ASSIGNMENT =
Report each line from the records where the string "planes" turns up.

Saved entries:
----

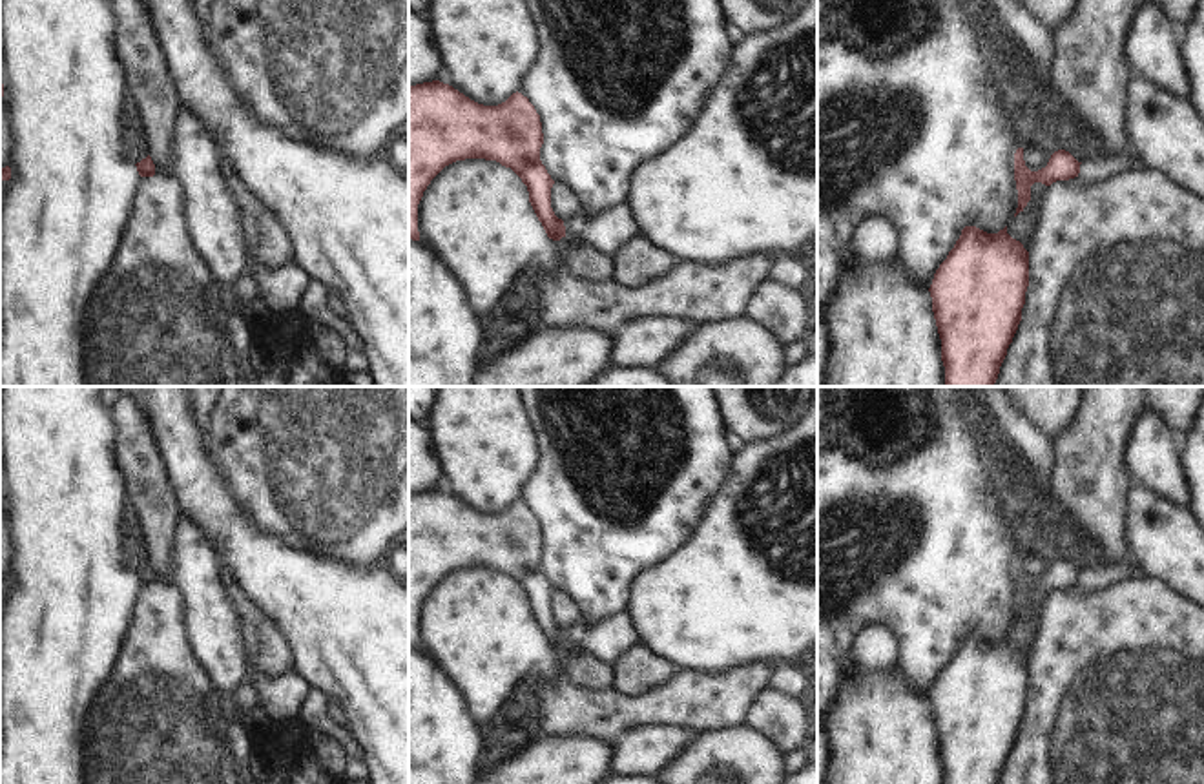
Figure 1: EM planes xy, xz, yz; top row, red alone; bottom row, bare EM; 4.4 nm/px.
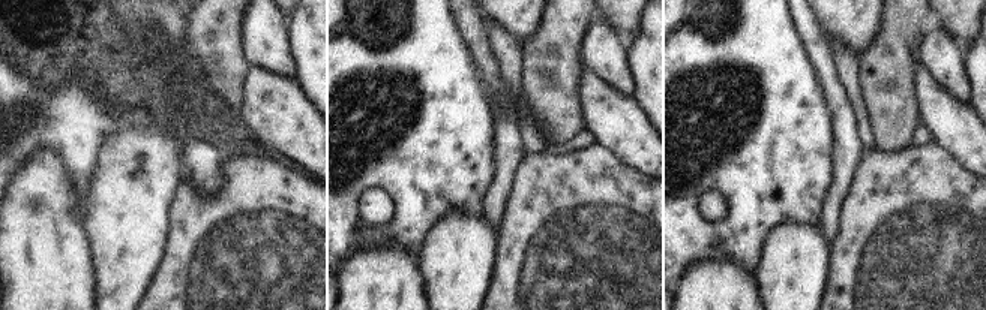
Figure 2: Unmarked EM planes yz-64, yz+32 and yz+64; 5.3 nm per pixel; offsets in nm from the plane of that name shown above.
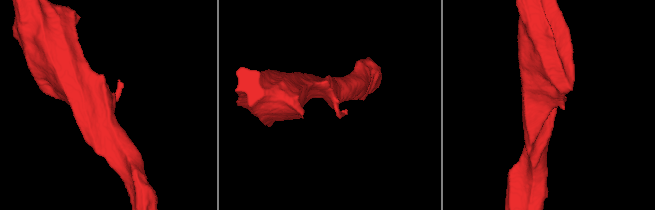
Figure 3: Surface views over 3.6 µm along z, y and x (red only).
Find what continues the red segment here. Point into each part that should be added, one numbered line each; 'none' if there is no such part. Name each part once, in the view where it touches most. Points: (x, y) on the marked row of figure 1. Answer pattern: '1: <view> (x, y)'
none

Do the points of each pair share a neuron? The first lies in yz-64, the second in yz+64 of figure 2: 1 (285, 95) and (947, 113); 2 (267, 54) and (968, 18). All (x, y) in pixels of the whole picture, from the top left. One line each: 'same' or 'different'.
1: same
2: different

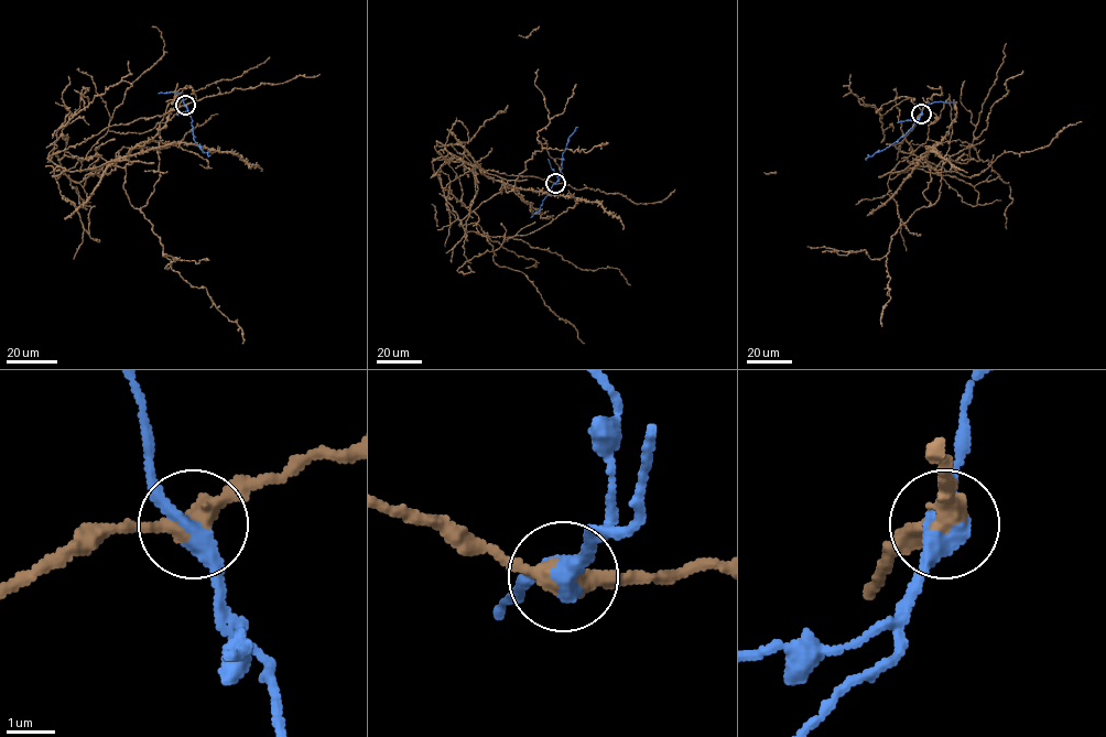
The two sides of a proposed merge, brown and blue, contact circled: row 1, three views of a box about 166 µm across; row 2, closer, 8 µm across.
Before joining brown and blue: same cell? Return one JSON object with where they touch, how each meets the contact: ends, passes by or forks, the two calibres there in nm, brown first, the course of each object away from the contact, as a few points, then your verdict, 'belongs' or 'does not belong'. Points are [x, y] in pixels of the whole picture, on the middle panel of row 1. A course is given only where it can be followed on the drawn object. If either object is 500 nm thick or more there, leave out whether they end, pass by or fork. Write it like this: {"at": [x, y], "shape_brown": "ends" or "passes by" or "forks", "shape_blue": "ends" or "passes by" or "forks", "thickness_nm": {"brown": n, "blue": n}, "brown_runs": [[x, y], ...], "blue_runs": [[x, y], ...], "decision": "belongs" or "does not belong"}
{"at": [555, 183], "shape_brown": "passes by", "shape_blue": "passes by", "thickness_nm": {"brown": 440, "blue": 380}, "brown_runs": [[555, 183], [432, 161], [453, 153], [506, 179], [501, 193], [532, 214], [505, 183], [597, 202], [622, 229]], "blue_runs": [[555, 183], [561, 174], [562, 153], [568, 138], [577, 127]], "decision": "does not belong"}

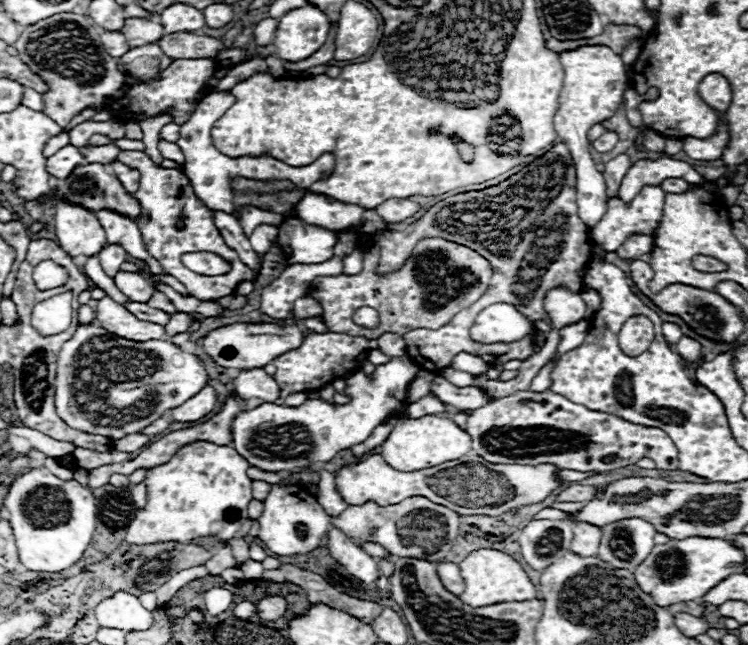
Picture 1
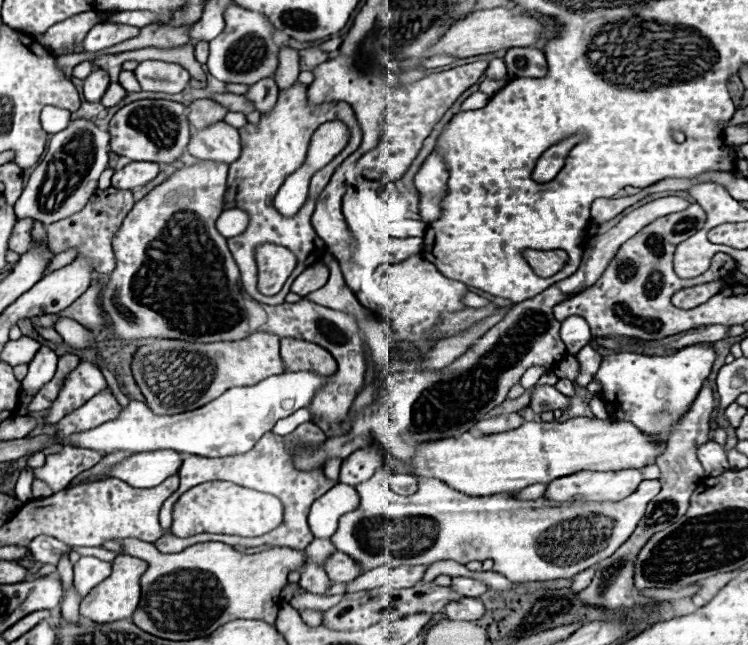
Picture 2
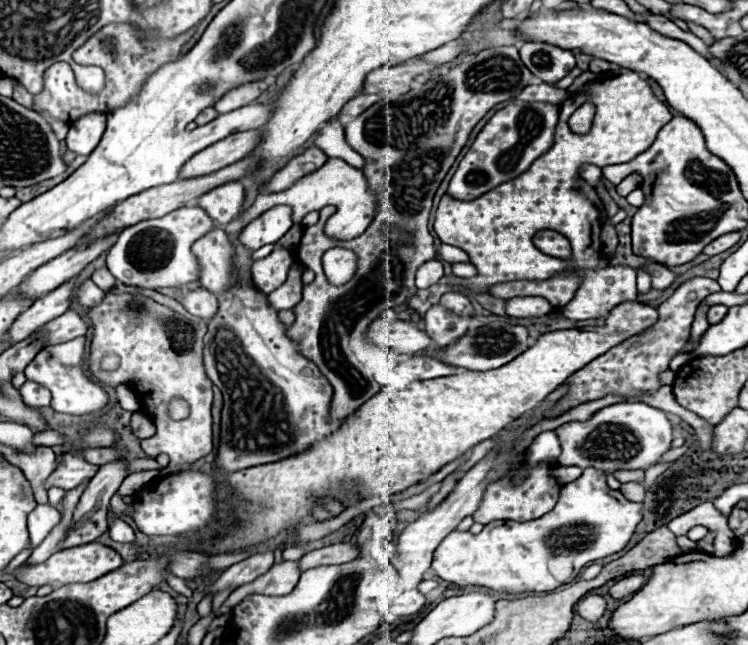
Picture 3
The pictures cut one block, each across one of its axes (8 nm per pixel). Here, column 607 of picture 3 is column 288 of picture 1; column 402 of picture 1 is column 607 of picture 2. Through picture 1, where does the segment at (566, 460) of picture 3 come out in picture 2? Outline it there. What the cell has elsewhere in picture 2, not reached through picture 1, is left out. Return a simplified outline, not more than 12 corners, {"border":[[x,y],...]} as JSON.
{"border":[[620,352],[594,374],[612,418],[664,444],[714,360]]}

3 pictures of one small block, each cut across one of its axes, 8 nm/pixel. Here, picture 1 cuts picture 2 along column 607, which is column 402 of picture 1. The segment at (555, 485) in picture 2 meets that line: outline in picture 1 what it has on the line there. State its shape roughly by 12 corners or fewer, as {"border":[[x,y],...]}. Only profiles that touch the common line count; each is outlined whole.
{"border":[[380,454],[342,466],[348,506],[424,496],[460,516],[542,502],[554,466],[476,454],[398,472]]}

----

TASK RESULT =
Figure 1: EM planes xy, xz, yz; top row, red alone; bottom row, bare EM; 4.4 nm/px.
Figure 2: Unmarked EM planes yz-64, yz+32 and yz+64; 5.3 nm per pixel; offsets in nm from the plane of that name shown above.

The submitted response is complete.